Zadanie do wykonania:
Zamień w całym listingu każde wystąpienie „Falkenfels” na „Falkenstein”, a pozostały tekst przepisz bez zmian. Pomiń obrazy.

╭──

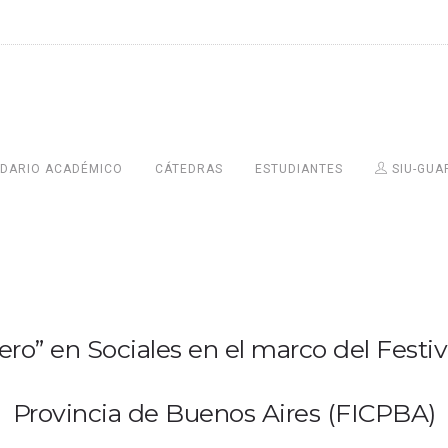
DARIO ACADÉMICO
CÁTEDRAS
ESTUDIANTES
SIU-GUA
lero” en Sociales en el marco del Festi
Provincia de Buenos Aires (FICPBA)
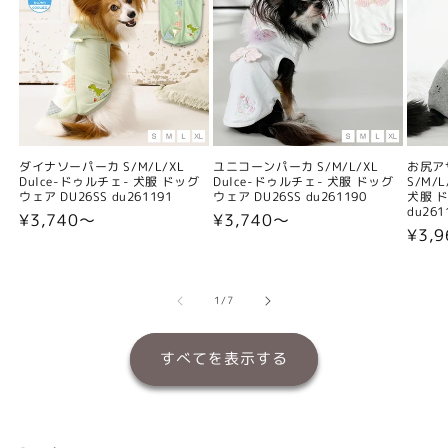
ダイナソーパーカ S/M/L/XL
ユニコーンパーカ S/M/L/XL
お尻ア
Dulce-ドゥルチェ- 犬服 ドッグ
Dulce-ドゥルチェ- 犬服 ドッグ
S/M/
ウェア DU26SS du261191
ウェア DU26SS du261190
犬服 ド
du261
通
¥3,740〜
通
¥3,740〜
通
¥3,
常
常
常
価
価
価
格
格
格
の
1
/
7
すべてを表示する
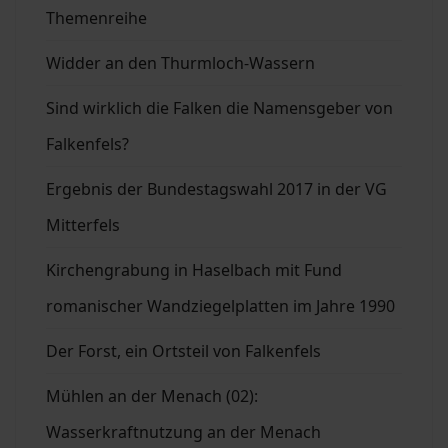
Themenreihe
Widder an den Thurmloch-Wassern
Sind wirklich die Falken die Namensgeber von
Falkenfels?
Ergebnis der Bundestagswahl 2017 in der VG
Mitterfels
Kirchengrabung in Haselbach mit Fund
romanischer Wandziegelplatten im Jahre 1990
Der Forst, ein Ortsteil von Falkenfels
Mühlen an der Menach (02):
Wasserkraftnutzung an der Menach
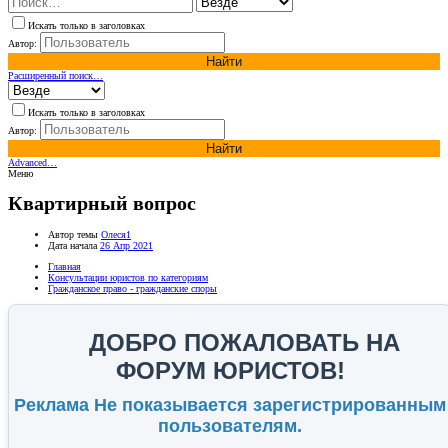
Искать только в заголовках
Автор:
Найти
Расширенный поиск…
Искать только в заголовках
Автор:
Найти
Advanced…
Меню
Квартирный вопрос
Автор темы
Олеся1
Дата начала
26 Апр 2021
Главная
Консультации юристов по категориям
Гражданское право - гражданские споры
ДОБРО ПОЖАЛОВАТЬ НА
ФОРУМ ЮРИСТОВ!
Реклама Не показывается зарегистрированным
пользователям.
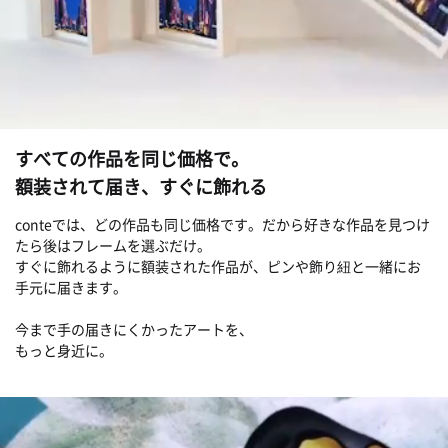
すべての作品を同じ価格で。
額装されて届き、すぐに飾れる
conteでは、どの作品も同じ価格です。だから好きな作品を見つけ
たら後はフレームを選ぶだけ。
すぐに飾れるように額装された作品が、ピンや飾り紐と一緒にお
手元に届きます。
今まで手の届きにくかったアートを、
もっと身近に。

╰──

Wynik zadania:
DARIO ACADÉMICO
CÁTEDRAS
ESTUDIANTES
SIU-GUA
lero” en Sociales en el marco del Festi
Provincia de Buenos Aires (FICPBA)
ダイナソーパーカ S/M/L/XL
ユニコーンパーカ S/M/L/XL
お尻ア
Dulce-ドゥルチェ- 犬服 ドッグ
Dulce-ドゥルチェ- 犬服 ドッグ
S/M/
ウェア DU26SS du261191
ウェア DU26SS du261190
犬服 ド
du261
通
¥3,740〜
通
¥3,740〜
通
¥3,
常
常
常
価
価
価
格
格
格
の
1
/
7
すべてを表示する
Themenreihe
Widder an den Thurmloch-Wassern
Sind wirklich die Falken die Namensgeber von
Falkenstein?
Ergebnis der Bundestagswahl 2017 in der VG
Mitterfels
Kirchengrabung in Haselbach mit Fund
romanischer Wandziegelplatten im Jahre 1990
Der Forst, ein Ortsteil von Falkenstein
Mühlen an der Menach (02):
Wasserkraftnutzung an der Menach
Искать только в заголовках
Автор:
Найти
Расширенный поиск…
Искать только в заголовках
Автор:
Найти
Advanced…
Меню
Квартирный вопрос
Автор темы
Олеся1
Дата начала
26 Апр 2021
Главная
Консультации юристов по категориям
Гражданское право - гражданские споры
ДОБРО ПОЖАЛОВАТЬ НА
ФОРУМ ЮРИСТОВ!
Реклама Не показывается зарегистрированным
пользователям.
すべての作品を同じ価格で。
額装されて届き、すぐに飾れる
conteでは、どの作品も同じ価格です。だから好きな作品を見つけ
たら後はフレームを選ぶだけ。
すぐに飾れるように額装された作品が、ピンや飾り紐と一緒にお
手元に届きます。
今まで手の届きにくかったアートを、
もっと身近に。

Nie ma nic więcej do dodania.